| WHAT IS REQUIRED |
An exact copy of the lines from the one containing "left eye: (87, 67)" through the last line below is required; include both of those lines and no others.

Pose estimation data

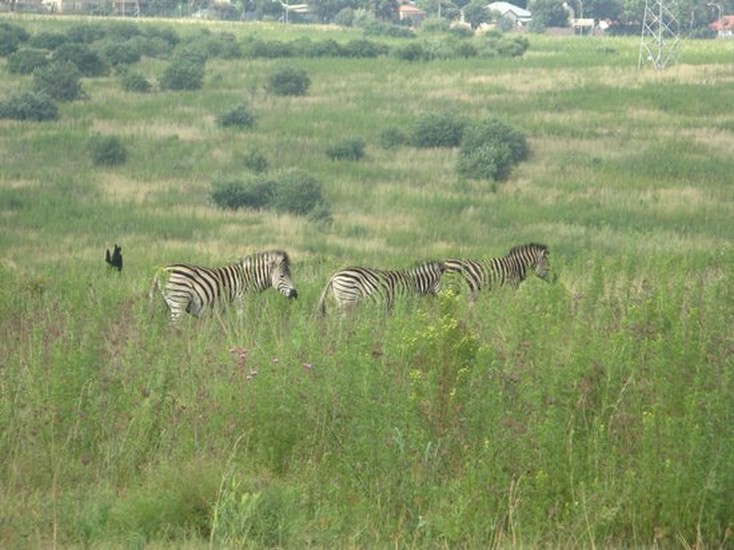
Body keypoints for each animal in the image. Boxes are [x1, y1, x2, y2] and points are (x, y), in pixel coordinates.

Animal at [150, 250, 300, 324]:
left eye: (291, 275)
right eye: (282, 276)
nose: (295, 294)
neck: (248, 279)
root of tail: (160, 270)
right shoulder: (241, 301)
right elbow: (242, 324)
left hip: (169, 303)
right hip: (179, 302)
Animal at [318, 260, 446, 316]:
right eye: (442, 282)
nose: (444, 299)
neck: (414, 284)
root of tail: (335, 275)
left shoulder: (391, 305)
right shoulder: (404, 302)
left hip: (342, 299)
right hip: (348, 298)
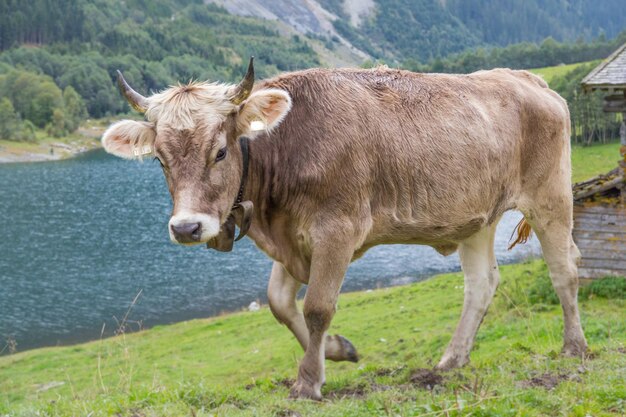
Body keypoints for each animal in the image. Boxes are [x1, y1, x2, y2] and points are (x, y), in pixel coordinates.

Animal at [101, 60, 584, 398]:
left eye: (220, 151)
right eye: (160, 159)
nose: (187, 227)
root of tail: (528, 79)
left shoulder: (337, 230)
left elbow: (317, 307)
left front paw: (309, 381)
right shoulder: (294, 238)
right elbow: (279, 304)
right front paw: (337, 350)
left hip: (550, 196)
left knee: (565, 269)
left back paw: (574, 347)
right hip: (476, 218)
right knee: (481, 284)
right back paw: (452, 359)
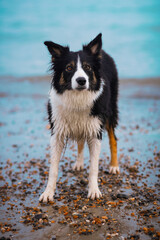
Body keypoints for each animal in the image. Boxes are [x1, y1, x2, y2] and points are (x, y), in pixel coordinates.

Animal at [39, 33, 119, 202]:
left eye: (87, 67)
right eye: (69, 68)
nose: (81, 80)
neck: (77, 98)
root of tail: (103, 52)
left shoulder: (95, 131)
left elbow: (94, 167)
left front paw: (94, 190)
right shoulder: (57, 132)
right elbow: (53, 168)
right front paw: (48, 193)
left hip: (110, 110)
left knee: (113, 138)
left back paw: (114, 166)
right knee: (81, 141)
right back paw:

| TASK SOLUTION |
left eye: (87, 67)
right eye: (69, 68)
nose: (81, 80)
neck: (77, 98)
root of tail: (103, 52)
left shoulder: (95, 131)
left elbow: (94, 167)
left front paw: (94, 190)
right shoulder: (57, 132)
right elbow: (53, 168)
right front paw: (48, 193)
left hip: (110, 110)
left knee: (113, 138)
left back paw: (114, 166)
right knee: (81, 141)
right back paw:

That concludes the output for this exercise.